Moreover, the results with the $m_{N}$ and $m_{\phi}$ masses derived from $\left(2+1\right)$-flavor lattice QCD simulations [20], presented in Table 3. The values of these masses are slightly bigger than the experimental value. As it can be seen from the Table 3, $B_{3}$ by lattice masses are a bit larger than $B_{3}$ by the experimental masses. This is because by increasing the masses, repulsive kinetic energy contribution will decrease which in turn leads to an increment in binding energies [36].

In this work, the binding energy of the three-body system $\phi-NN$ is examined using the first lattice QCD $N-\phi$ potential in the ${}^{4}S_{3/2}$ channel and semi-realistic Malfliet-Tjon ${NN}$ interactions. The $N-\phi$ potential is obtained from QCD on a sufficiently large lattice at almost physical quark masses ($m_{\pi}\simeq 146.4$ MeV and $m_{K}\simeq 525$ MeV) and parametrized in three different analytical forms, i.e. ${A}_{{erfc}}$, ${A}_{{exp}}$ and ${B-3G}$, where the concrete parameterizations of these models, are taken straight from Ref. [20].

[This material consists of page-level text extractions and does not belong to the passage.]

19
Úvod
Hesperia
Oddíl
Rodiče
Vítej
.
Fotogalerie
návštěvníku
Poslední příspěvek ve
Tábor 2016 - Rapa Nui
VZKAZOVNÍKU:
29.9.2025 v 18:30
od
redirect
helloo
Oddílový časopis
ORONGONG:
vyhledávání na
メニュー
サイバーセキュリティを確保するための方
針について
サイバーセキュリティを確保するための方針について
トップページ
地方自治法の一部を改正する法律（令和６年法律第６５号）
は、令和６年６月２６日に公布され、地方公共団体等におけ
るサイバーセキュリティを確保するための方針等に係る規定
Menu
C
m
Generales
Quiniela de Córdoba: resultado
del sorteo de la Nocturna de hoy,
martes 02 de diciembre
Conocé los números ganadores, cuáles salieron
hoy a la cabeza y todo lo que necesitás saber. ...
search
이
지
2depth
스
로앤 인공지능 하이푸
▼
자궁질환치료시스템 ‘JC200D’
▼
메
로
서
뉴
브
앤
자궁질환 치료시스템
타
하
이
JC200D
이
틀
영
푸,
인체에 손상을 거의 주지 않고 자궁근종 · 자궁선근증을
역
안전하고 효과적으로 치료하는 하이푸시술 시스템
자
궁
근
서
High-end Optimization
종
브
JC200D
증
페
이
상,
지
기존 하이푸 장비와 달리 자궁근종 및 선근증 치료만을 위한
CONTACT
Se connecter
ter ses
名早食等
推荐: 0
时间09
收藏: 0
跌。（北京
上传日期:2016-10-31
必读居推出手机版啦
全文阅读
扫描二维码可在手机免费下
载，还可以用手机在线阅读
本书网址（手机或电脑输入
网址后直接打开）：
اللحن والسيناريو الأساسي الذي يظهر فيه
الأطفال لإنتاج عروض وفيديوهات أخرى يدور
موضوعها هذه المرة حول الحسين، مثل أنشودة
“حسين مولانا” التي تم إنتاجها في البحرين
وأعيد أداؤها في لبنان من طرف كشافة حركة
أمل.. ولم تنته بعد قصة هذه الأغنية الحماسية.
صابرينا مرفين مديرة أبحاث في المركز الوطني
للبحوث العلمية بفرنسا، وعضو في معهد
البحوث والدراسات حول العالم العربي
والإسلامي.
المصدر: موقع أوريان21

Then, by having a two-body potential between each pair of particles, the coupled Faddeev equations in the coordinate space are solved within the hyperspherical harmonics expansion method.

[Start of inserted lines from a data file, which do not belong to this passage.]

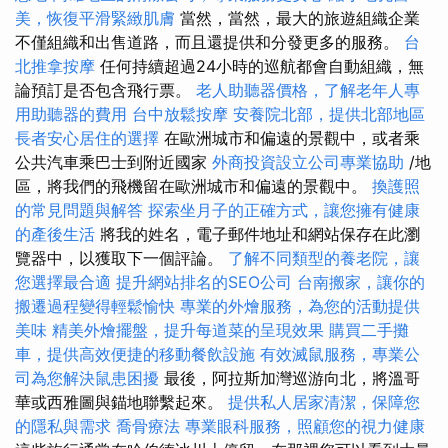
美，恢復平滑緊緻肌膚
當然，當然，最大的旅遊組織企業
不僅組織和出售道路，而且還提供和分發更多的服務。
台
北推拿按摩
任何持續超過24小時的巡航都會自動組織，無
論預訂是否包含飛行票。
老人助聽器價格，了解老年人專
用助聽器的費用
台中放鬆按摩
安養院北部，提供北部地區
長者安心居住的選擇
在歐洲城市和偏遠的景觀中，或者乘
公共汽車乘巴士到附近國家
外商投資設立公司專業協助
/地
區，將我們的飛機留在歐洲城市和偏遠的景觀中。
換護照
的常見問題與解答
探索坐月子的正確方式，讓您擁有健康
的產後生活
將我的姓名，電子郵件地址和網站保存在此瀏
覽器中，以獲取下一個評論。
了解不同類型的養老院，讓
您選擇最合適
提升網站排名的SEO公司
台南搬家，讓你的
搬遷過程變得輕鬆愉快
專業的外燴服務，為您的活動提供
美味
精美外燴擺盤，提升每道菜的呈現效果
購買二手攤
車，提供高效便捷的移動餐飲設施
有效滅鼠服務，專業公
司為您解決鼠患困擾
最後，阿拉斯加灣巡游向北，將溫哥
華或西雅圖與錨地聯繫起來。
提供私人居家清潔，保障您
的隱私與需求
喬骨療法
專業眼科服務，照顧您的視力健康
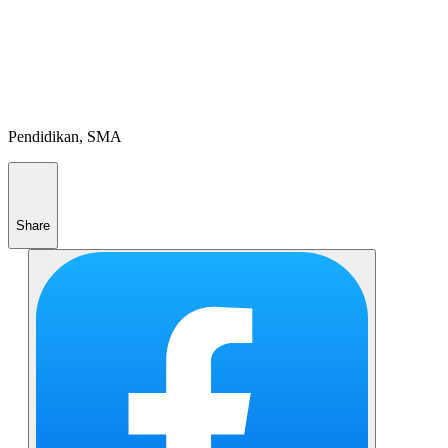
Pendidikan, SMA
Share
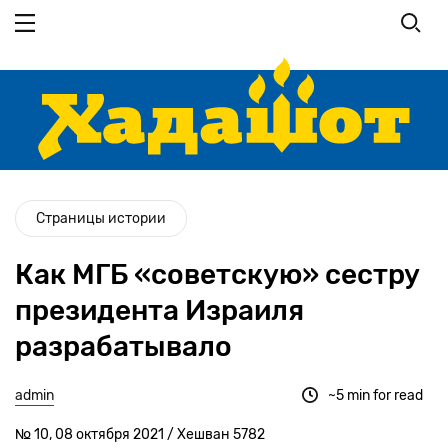
Перейти
к
основному
содержанию
Страницы истории
Как МГБ «советскую» сестру
президента Израиля
разрабатывало
admin
~5 min for read
№ 10, 08 октября 2021 / Хешван 5782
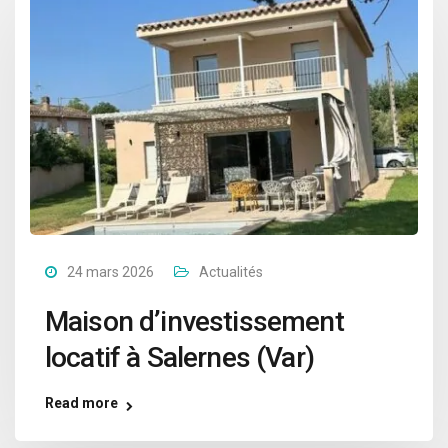
24 mars 2026
Actualités
Maison d’investissement
locatif à Salernes (Var)
Read more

We have tried to find bound states or resonances that can be observed in future experiments. The numerical results suggest that no bound state or resonances found for $(I)J^{\pi}=(1)1^{-}$ $\phi{-nn}$ and $\phi{-pp}$ systems. The $(I)J^{\pi}=(0)2^{-}$ $\phi{-d}$ system in the maximal spin presents a bound state with a binding energy of about $7$ MeV and a nuclear matter radius of about $8$ fm. The $\phi{-d}$ system in the maximal spin channel cannot couple to the lower three-body open channels $\Lambda KN$ and $\Sigma KN$ because $D$ wave subsystems $\Lambda K$ and $\Sigma K$ are kinematically suppressed at low energies. In addition, because of the small phase space, the decay to final states by four or more particles e.g. $\Sigma\pi KN,\Lambda\pi KN$, and $\Lambda\pi\pi KN$ are supposed to be suppressed [20]. Last but not least, in Ref. [20] they have not consider the OZI violating $s\bar{s}$ annihilation in their simulations. Nevertheless, considering the coupling to channels like $\rho N$ or $\pi\Delta$ could change the results obtained here significantly.

In conclusion, adding a $\phi$-meson to the deuteron could enhance its binding energy. These bound states or resonances could be explored in hadron beam experiments. Recently, for the first time, ALICE collaboration measured the correlation function of proton-$\phi$ in heavy-ion collisions [11], and the existence of $p{-}\phi$ bound state has been discussed and explored in [12]. And very recently, the $K^{+}{-d}$ and $p{-d}$ femtoscopic correlations measured by the ALICE Collaboration in proton-proton (pp) collisions [14, 15], analogously, as the next step, these measurements could be done for $\phi{-d}$ system. We desire that our numerical results could help to plan experiments in the future.